To stand on someone’s shoulders means to physically place one’s feet on another person’s shoulders and stand up. However, this phrase also forms the basis of an ancient aphorism.
Meaning Of Idiom ‘Stand On Someone’s Shoulders’
To stand on someone’s shoulders means to benefit from the previous work of someone in one’s field; to be able to have success or make progress due to someone’s previous discoveries or work; to build on the work of others, without whom one would be unable to be successful in their field. 1Ayto, John. [http://amzn.to/2vdGvI7 Oxford Dictionary of English Idioms]. Oxford: Oxford U, 2010.,2stand on someone’s shoulders.” Farlex Dictionary of Idioms. 2015. Farlex, Inc 22 Oct. 2024 https://idioms.thefreedictionary.com/stand+on+someone%27s+shoulders
Sentence Examples
“We’ve made tremendous progress, but I can’t take credit alone. I stand on the shoulders of those who have worked tirelessly before me.”
“I stand on the shoulders of the pioneers in my field, giants like Isaac Newton and Albert Einstein.”
“…to try and say, “oh, no, I did this all on my own. This is all me. I didn’t learn this from anybody. No. We’re all standing on the shoulders of giants.” — Dear Mr. Watterson (2014)
“Science is a conversation. We all stand on the shoulders of giants.” — Manhattan: A New Approach to Nuclear Cosmology (2014)
“We stand not on the shoulders of giants, but of tiny organisms, bacteria.” — History of the World in 2 Hours (2011)
“I think all of us who are practitioners in the arts of science fiction and fantasy movies now all feel that we’re standing on the shoulders of a giant. If not for Ray’s contribution to the collective dreamscape. We would not be who we are.” — Ray Harryhausen: Special Effects Titan (2012)
Origin
This idiom is often attributed to Isaac Newton who said, “If I have seen further, it is by standing on the shoulders of giants.”
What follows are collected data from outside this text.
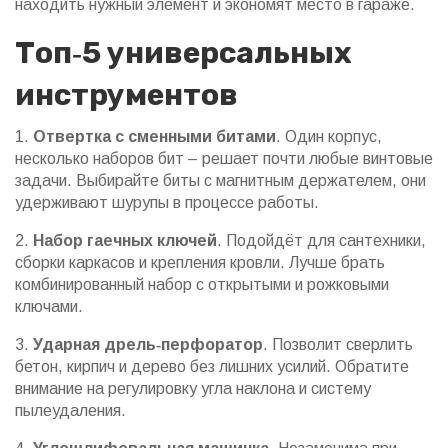
находить нужный элемент и экономят место в гараже.
Топ‑5 универсальных
инструментов
1.
Отвертка с сменными битами
. Один корпус,
несколько наборов бит – решает почти любые винтовые
задачи. Выбирайте биты с магнитным держателем, они
удерживают шурупы в процессе работы.
2.
Набор гаечных ключей
. Подойдёт для сантехники,
сборки каркасов и крепления кровли. Лучше брать
комбинированный набор с открытыми и рожковыми
ключами.
3.
Ударная дрель‑перфоратор
. Позволит сверлить
бетон, кирпич и дерево без лишних усилий. Обратите
внимание на регулировку угла наклона и систему
пылеудаления.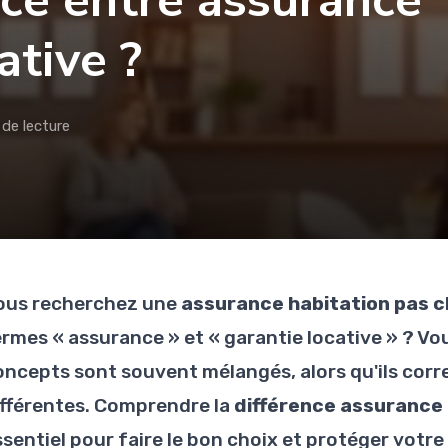
nce entre assurance
ative ?
 de lecture
ous recherchez une
assurance habitation pas 
ermes « assurance » et « garantie locative » ? Vou
oncepts sont souvent mélangés, alors qu'ils corr
ifférentes. Comprendre la
différence assurance 
ssentiel pour faire le bon choix et protéger votre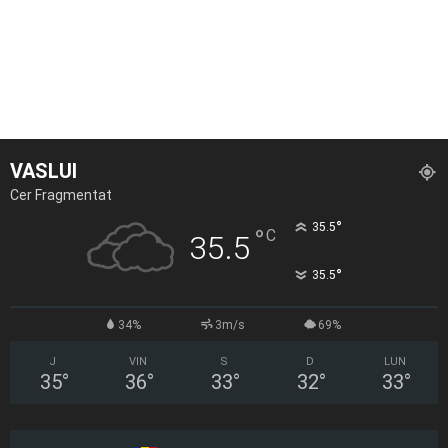
VASLUI
Cer Fragmentat
°
35.5
°
C
35.5
°
35.5
34%
3m/s
69%
J
VIN
S
D
LUN
35
°
36
°
33
°
32
°
33
°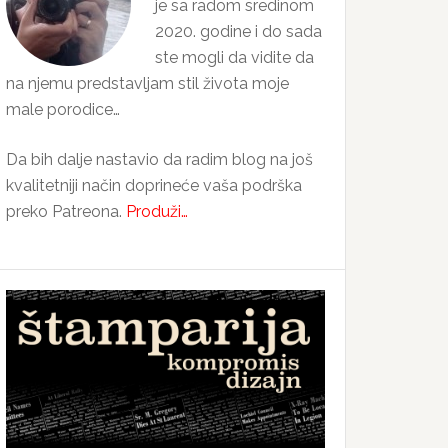
je sa radom sredinom
2020. godine i do sada
ste mogli da vidite da
na njemu predstavljam stil života moje
male porodice…
Da bih dalje nastavio da radim blog na još
kvalitetniji način doprineće vaša podrška
preko Patreona.
Produži…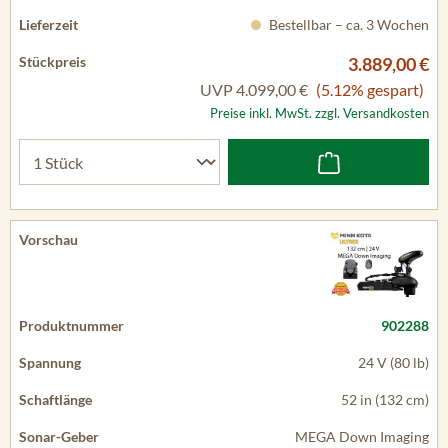
Bestellbar – ca. 3 Wochen
3.889,00 €
UVP
4.099,00 €
(5.12% gespart)
Preise inkl. MwSt. zzgl. Versandkosten
902288
24 V (80 lb)
52 in (132 cm)
MEGA Down Imaging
Newton wrote this in a letter to Robert Hooke in 1675. It is seen as a humble reference to the work of others that built the foundation of his own. However, it may also have been a subtle insult to Hooke, who was shorter than Newton and had a slight build. The two had an ongoing scientific feud.
Regardless, the phrase ‘standing on the shoulders of giants,’ and the concept behind it, had existed already for centuries and arose as early as the 12th century. The original concept was of ‘dwarfs standing on the shoulders of giants’ or, in Latin, nani gigantum humeris insidentes. Isaac Newton was probably well aware of the association of the phrase with dwarfs.
An early example of the phrase is seen in 1123 in William of Conches’s Glosses on Priscian’s Institutiones grammaticae:
The ancients had only the books which they themselves wrote, but we have all their books and moreover all those which have been written from the beginning until our time.… Hence we are like a dwarf perched on the shoulders of a giant. The former sees further than the giant, not because of his own stature, but because of the stature of his bearer. Similarly, we [moderns] see more than the ancients, because our writings, modest as they are, are added to their great works.
According to John of Salisbury (1120-1180), the aphorism came from Bernard of Chartres:
Bernard of Chartres used to compare us to dwarfs perched on the shoulders of giants. He pointed out that we see more and farther than our predecessors, not because we have keener vision or greater height, but because we are lifted up and borne aloft on their gigantic stature. 3Wikipedia contributors. “Standing on the shoulders of giants.” Wikipedia, The Free Encyclopedia. Wikipedia, The Free Encyclopedia, 14 Oct. 2024. Web. 22 Oct. 2024.